*WHAT IS BEING ASKED*. For this exercise, restate the records word for word.

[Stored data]
++++

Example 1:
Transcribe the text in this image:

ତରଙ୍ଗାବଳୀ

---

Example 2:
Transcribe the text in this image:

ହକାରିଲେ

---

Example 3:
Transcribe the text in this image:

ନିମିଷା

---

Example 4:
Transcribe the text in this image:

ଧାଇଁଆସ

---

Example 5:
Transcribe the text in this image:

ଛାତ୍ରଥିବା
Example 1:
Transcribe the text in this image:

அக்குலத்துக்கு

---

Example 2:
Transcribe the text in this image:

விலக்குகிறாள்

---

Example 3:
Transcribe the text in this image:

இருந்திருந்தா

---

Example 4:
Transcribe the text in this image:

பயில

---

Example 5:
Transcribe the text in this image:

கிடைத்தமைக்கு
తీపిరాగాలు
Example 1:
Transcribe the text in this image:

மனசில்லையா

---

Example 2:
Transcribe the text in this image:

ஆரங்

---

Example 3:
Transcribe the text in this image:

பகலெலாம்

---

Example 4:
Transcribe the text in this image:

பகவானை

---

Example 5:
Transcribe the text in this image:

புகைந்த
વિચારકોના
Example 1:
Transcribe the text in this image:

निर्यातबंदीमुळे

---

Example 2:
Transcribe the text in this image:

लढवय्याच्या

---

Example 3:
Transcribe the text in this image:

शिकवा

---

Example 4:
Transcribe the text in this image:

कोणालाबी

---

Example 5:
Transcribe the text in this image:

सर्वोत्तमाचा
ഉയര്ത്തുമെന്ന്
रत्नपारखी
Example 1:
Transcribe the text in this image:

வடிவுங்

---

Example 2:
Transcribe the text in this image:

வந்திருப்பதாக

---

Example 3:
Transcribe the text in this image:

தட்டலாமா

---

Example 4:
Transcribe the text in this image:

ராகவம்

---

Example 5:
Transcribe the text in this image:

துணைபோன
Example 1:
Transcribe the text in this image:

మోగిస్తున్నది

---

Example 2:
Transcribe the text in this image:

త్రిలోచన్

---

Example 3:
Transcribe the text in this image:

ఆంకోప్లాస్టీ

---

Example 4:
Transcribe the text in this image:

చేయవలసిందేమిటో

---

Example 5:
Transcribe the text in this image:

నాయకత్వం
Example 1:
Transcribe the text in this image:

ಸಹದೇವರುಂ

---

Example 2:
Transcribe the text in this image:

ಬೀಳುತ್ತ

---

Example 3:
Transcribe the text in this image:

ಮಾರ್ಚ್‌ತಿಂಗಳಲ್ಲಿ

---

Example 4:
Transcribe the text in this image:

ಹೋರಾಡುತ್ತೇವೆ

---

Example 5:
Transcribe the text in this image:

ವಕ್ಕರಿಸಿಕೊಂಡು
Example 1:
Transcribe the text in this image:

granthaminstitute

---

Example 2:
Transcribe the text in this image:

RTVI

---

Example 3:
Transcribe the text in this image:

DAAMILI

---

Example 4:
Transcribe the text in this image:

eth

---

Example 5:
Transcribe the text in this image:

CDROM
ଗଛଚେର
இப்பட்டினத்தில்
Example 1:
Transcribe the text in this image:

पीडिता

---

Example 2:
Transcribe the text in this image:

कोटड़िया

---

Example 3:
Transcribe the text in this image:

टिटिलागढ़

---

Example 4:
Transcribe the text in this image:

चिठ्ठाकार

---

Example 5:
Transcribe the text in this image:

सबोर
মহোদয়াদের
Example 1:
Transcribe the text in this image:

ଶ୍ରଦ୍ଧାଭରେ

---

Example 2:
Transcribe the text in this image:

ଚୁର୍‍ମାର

++++

*ANSWER SECTION*.
Example 1:
Transcribe the text in this image:

ତରଙ୍ଗାବଳୀ

---

Example 2:
Transcribe the text in this image:

ହକାରିଲେ

---

Example 3:
Transcribe the text in this image:

ନିମିଷା

---

Example 4:
Transcribe the text in this image:

ଧାଇଁଆସ

---

Example 5:
Transcribe the text in this image:

ଛାତ୍ରଥିବା
Example 1:
Transcribe the text in this image:

அக்குலத்துக்கு

---

Example 2:
Transcribe the text in this image:

விலக்குகிறாள்

---

Example 3:
Transcribe the text in this image:

இருந்திருந்தா

---

Example 4:
Transcribe the text in this image:

பயில

---

Example 5:
Transcribe the text in this image:

கிடைத்தமைக்கு
తీపిరాగాలు
Example 1:
Transcribe the text in this image:

மனசில்லையா

---

Example 2:
Transcribe the text in this image:

ஆரங்

---

Example 3:
Transcribe the text in this image:

பகலெலாம்

---

Example 4:
Transcribe the text in this image:

பகவானை

---

Example 5:
Transcribe the text in this image:

புகைந்த
વિચારકોના
Example 1:
Transcribe the text in this image:

निर्यातबंदीमुळे

---

Example 2:
Transcribe the text in this image:

लढवय्याच्या

---

Example 3:
Transcribe the text in this image:

शिकवा

---

Example 4:
Transcribe the text in this image:

कोणालाबी

---

Example 5:
Transcribe the text in this image:

सर्वोत्तमाचा
ഉയര്ത്തുമെന്ന്
रत्नपारखी
Example 1:
Transcribe the text in this image:

வடிவுங்

---

Example 2:
Transcribe the text in this image:

வந்திருப்பதாக

---

Example 3:
Transcribe the text in this image:

தட்டலாமா

---

Example 4:
Transcribe the text in this image:

ராகவம்

---

Example 5:
Transcribe the text in this image:

துணைபோன
Example 1:
Transcribe the text in this image:

మోగిస్తున్నది

---

Example 2:
Transcribe the text in this image:

త్రిలోచన్

---

Example 3:
Transcribe the text in this image:

ఆంకోప్లాస్టీ

---

Example 4:
Transcribe the text in this image:

చేయవలసిందేమిటో

---

Example 5:
Transcribe the text in this image:

నాయకత్వం
Example 1:
Transcribe the text in this image:

ಸಹದೇವರುಂ

---

Example 2:
Transcribe the text in this image:

ಬೀಳುತ್ತ

---

Example 3:
Transcribe the text in this image:

ಮಾರ್ಚ್‌ತಿಂಗಳಲ್ಲಿ

---

Example 4:
Transcribe the text in this image:

ಹೋರಾಡುತ್ತೇವೆ

---

Example 5:
Transcribe the text in this image:

ವಕ್ಕರಿಸಿಕೊಂಡು
Example 1:
Transcribe the text in this image:

granthaminstitute

---

Example 2:
Transcribe the text in this image:

RTVI

---

Example 3:
Transcribe the text in this image:

DAAMILI

---

Example 4:
Transcribe the text in this image:

eth

---

Example 5:
Transcribe the text in this image:

CDROM
ଗଛଚେର
இப்பட்டினத்தில்
Example 1:
Transcribe the text in this image:

पीडिता

---

Example 2:
Transcribe the text in this image:

कोटड़िया

---

Example 3:
Transcribe the text in this image:

टिटिलागढ़

---

Example 4:
Transcribe the text in this image:

चिठ्ठाकार

---

Example 5:
Transcribe the text in this image:

सबोर
মহোদয়াদের
Example 1:
Transcribe the text in this image:

ଶ୍ରଦ୍ଧାଭରେ

---

Example 2:
Transcribe the text in this image:

ଚୁର୍‍ମାର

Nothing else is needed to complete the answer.